Industries that it currently serves include fruit growing and packing, timber, heavy manufacturing, public transportation, and construction, among others. Hansen says it also is in discussions with employers in the light and technical manufacturing sectors.

For a flat fee that’s based on the employer’s needs, AnovaWorks operates the onsite or shared-site clinics, typically staffing them with a physician or mid-level provider — such as a nurse practitioner or physician assistant —  and a medical assistant.

The clinics provide occupational-related health services, with one of the goals being to improve injured worker outcomes, but also can provide first aid, urgent care, and specific primary care to employees to meet the needs of the employer. They also are capable of providing disease management for chronic conditions, evaluation and counseling through wellness and preventive programs, and limited pharmacy and laboratory services to handle the most common health issues.

 “AnovaWorks’ experience with this alternate to providing health care shows that it will save money, improve employee satisfaction in health care, improve their perception of the company as an employer, and increase productivity,” Johnson asserts, in a press release about its expansion here.

As for the size of the employers AnovaWorks is targeting, Hansen says, “A good pencil line to start the discussion is 500 employees. That is a sufficient number that would warrant an onsite facility.”

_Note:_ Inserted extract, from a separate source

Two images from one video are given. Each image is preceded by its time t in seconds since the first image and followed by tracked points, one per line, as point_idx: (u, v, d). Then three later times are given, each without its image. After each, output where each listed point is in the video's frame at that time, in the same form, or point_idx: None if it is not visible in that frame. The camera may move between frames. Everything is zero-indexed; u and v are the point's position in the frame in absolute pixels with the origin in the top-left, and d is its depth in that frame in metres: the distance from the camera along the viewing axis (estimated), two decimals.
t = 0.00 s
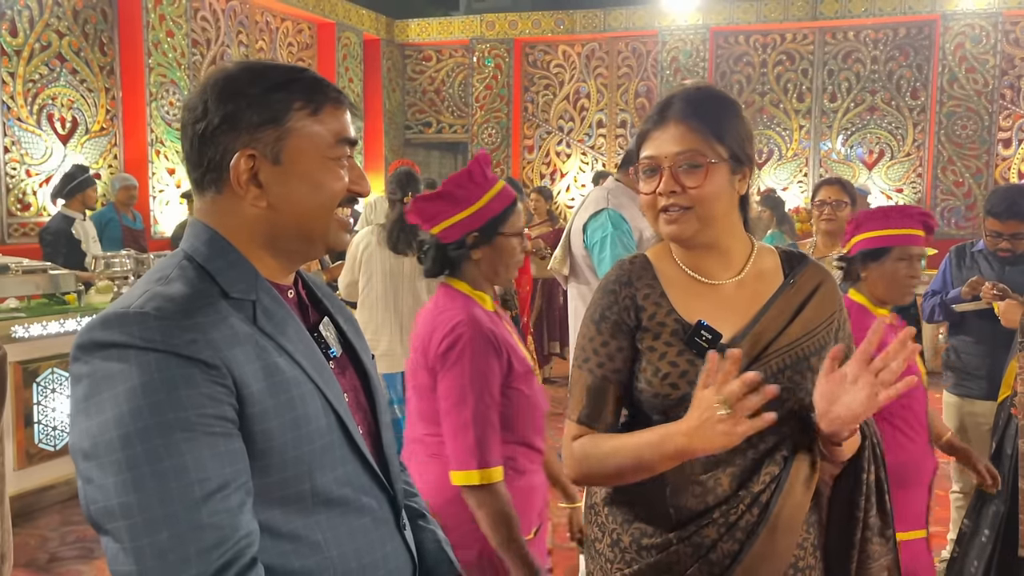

He notes, though, that AnovaWorks recently opened a shared-site clinic in White Salmon, Wash., across the Columbia River from Hood River, Ore., that serves both a fruit packing plant and a lumber mill, each of which employ about 350 people. One of the employers there wants more primary care health services, while the other is more focused on workers’ compensation-related services, and AnovaWorks is able to provide the services to take care of both needs, he says.

To operate an onsite clinic staffed five days a week by a midlevel provider can cost $17,000 to $22,000 a month, which might sound substantial. 

However, Hansen contends, “We will save them a lot of money, not only in direct medical costs but disability costs.”

He says, “The ultimate goal is we want to keep the employees at a level of optimal health and productivity.”